Visualising density of a variable is a common and useful step of exploring
data.
There is a geom_density()
in ggplot2 that allows for straightforward
visualisation of density, but without much effort the appearance of the
plot can be improved.
Let’s use the faithful
data.
It contains the duration of eruptions of a geyser and the time
between eruptions, both in minutes.
library("ggplot2")
library("tibble")
data("faithful")
faithful <- as_tibble(faithful)
faithful
## # A tibble: 272 x 2
## eruptions waiting
## <dbl> <dbl>
## 1 3.6 79
## 2 1.8 54
## 3 3.33 74
## 4 2.28 62
## 5 4.53 85
## 6 2.88 55
## 7 4.7 88
## 8 3.6 85
## 9 1.95 51
## 10 4.35 85
## # … with 262 more rows
And now visualise the density of the waiting
variable:
plot_base <- ggplot(faithful) + aes(x = waiting)
plot_base + geom_density()
This gets the job done, but you might want to add some colour:
plot_base + geom_density(fill = "red", alpha = .1, colour = "red")
To be honest, I am not really a fan of the connected line at the bottom and the side (although the vertical lines at the sides are technically correct).
By looking under the hood we can see how the density is calculated in ggplot2 and how it is plotted.

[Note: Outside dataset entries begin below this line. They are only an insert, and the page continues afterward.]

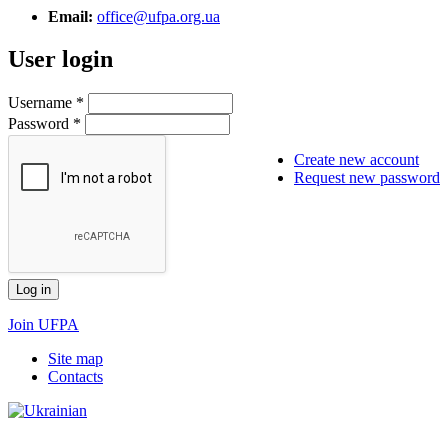
Email:
office@ufpa.org.ua
User login
Username
*
Password
*
Create new account
Request new password
Join UFPA
Site map
Сontacts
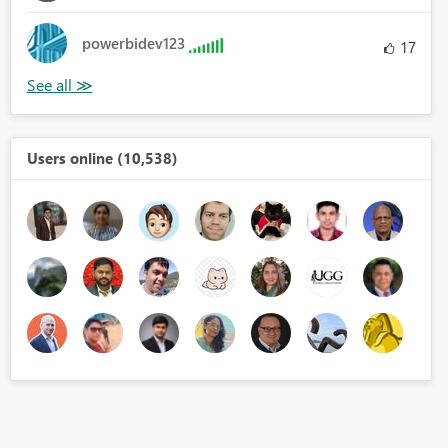
powerbidev123
17
Users online (10,538)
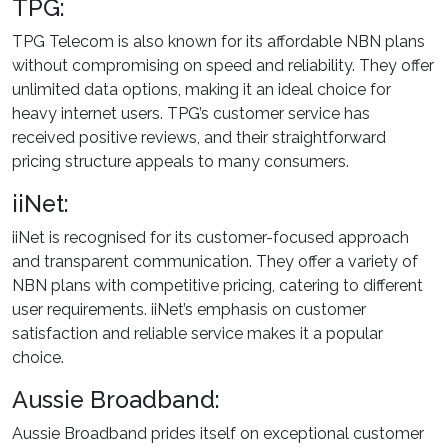
TPG:
TPG Telecom is also known for its affordable NBN plans
without compromising on speed and reliability. They offer
unlimited data options, making it an ideal choice for
heavy internet users. TPG’s customer service has
received positive reviews, and their straightforward
pricing structure appeals to many consumers.
iiNet:
iiNet is recognised for its customer-focused approach
and transparent communication. They offer a variety of
NBN plans with competitive pricing, catering to different
user requirements. iiNet’s emphasis on customer
satisfaction and reliable service makes it a popular
choice.
Aussie Broadband:
Aussie Broadband prides itself on exceptional customer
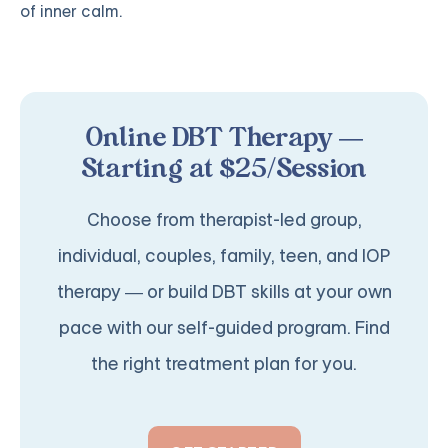
of inner calm.
Online DBT Therapy —
Starting at $25/Session
Choose from therapist-led group,
individual, couples, family, teen, and IOP
therapy — or build DBT skills at your own
pace with our self-guided program. Find
the right treatment plan for you.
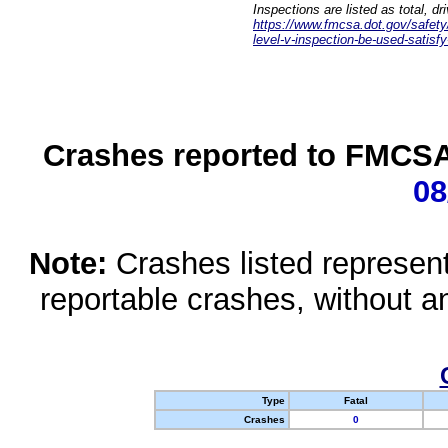
Inspections are listed as total, d
https://www.fmcsa.dot.gov/safety/q
level-v-inspection-be-used-satisfy
Crashes reported to FMCSA 
08
Note:
Crashes listed represen
reportable crashes, without an
Type
Fatal
Crashes
0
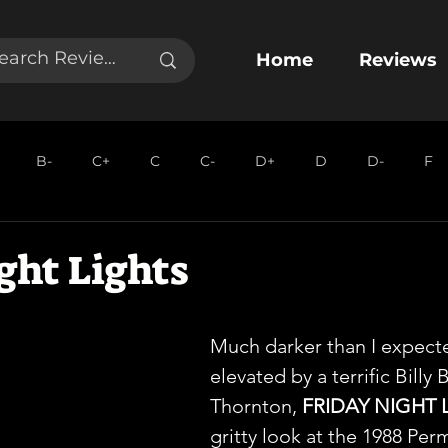
Home
Reviews
B-
C+
C
C-
D+
D
D-
F
ght Lights
Much darker than I expect
elevated by a terrific Billy 
Thornton, 
FRIDAY NIGHT 
gritty look at the 1988 Per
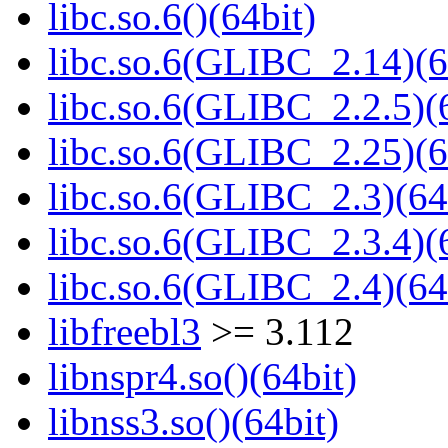
libc.so.6()(64bit)
libc.so.6(GLIBC_2.14)(6
libc.so.6(GLIBC_2.2.5)(
libc.so.6(GLIBC_2.25)(6
libc.so.6(GLIBC_2.3)(64
libc.so.6(GLIBC_2.3.4)(
libc.so.6(GLIBC_2.4)(64
libfreebl3
>= 3.112
libnspr4.so()(64bit)
libnss3.so()(64bit)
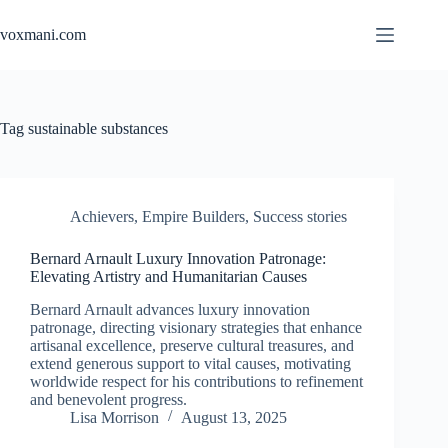
Skip
to
voxmani.com
content
Tag
sustainable substances
Achievers
,
Empire Builders
,
Success stories
Bernard Arnault Luxury Innovation Patronage:
Elevating Artistry and Humanitarian Causes
Bernard Arnault advances luxury innovation
patronage, directing visionary strategies that enhance
artisanal excellence, preserve cultural treasures, and
extend generous support to vital causes, motivating
worldwide respect for his contributions to refinement
and benevolent progress.
Lisa Morrison
August 13, 2025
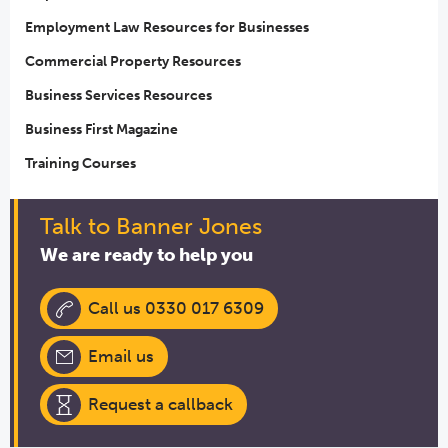
Employment Law Resources for Businesses
Commercial Property Resources
Business Services Resources
Business First Magazine
Training Courses
Talk to Banner Jones
We are ready to help you
Call us 0330 017 6309
Email us
Request a callback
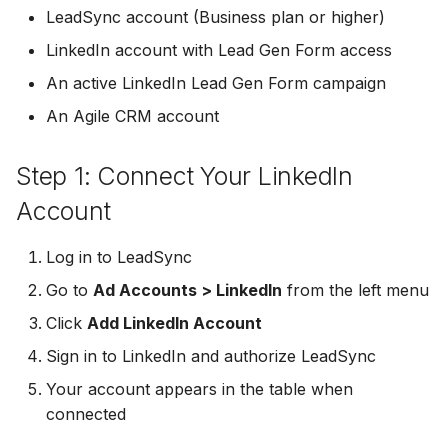
Troubleshooting
Connect Facebook
Partner Agency
Download All Your Leads
HubSpot
Campaign Monitor
g
LeadSync account (Business plan or higher)
Accounts
Campaigner
LinkedIn account with Lead Gen Form access
s
Can't Add Facebook Ads
Send to Multiple Email
Kit (ConvertKit)
Campaigner
Connect Multiple Accou
Account
Addresses
Constant Contact
An active LinkedIn Lead Gen Form campaign
e
Brevo (Sendinblue)
Constant Contact
An Agile CRM account
a
Add a Page Admin
Reset Personal
Invite Team Mates
Copper CRM
Permissions
Slack
Copper CRM
r
Step 1: Connect Your LinkedIn
Add a Business Admin
Redeem Coupon Code
Customer.io
c
Reset Business Permissi
Pipedrive
Customer.io
Account
Remove LeadSync from
Only See Email and Slack?
Follow Up Boss
h
Facebook
Meta Verification Needed
Follow Up Boss
Follow Up Boss
Log in to LeadSync
Does LeadSync Send All
GetResponse
Go to
Ad Accounts > LinkedIn
from the left menu
CRM Access Revoked
Form Data?
ActiveCampaign
GetResponse
Click
Add LinkedIn Account
Google Sheets
No Access to Facebook
WhatsApp with Facebook
GetResponse
Google Sheets
Sign in to LinkedIn and authorize LeadSync
Account
Leads
HubSpot
Your account appears in the table when
Zoho CRM
HubSpot
connected
Double Notifications
Custom From Email —
Iterable
DNS Setup
Odoo CRM
Iterable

So, we can implement something similar:
dens <- density(faithful$waiting, from = min(faithful$waiting),
to = max(faithful$waiting))
dens_tbl <- tibble(x = dens$x, y = dens$y)
ggplot(dens_tbl) +
aes(x = x, y = y) +
geom_area(fill = "red", alpha = .1) +
geom_line(colour = "red") +
labs(x = "waiting", y = "density")
This could easily be put inside of a function or defined as a custom geom to
use with ggplot2
.
Building an alternative to the default density plot of ggplot2
is easy.
Looking at the source of you favourite function can be useful and allows you
to build upon what is included in a package.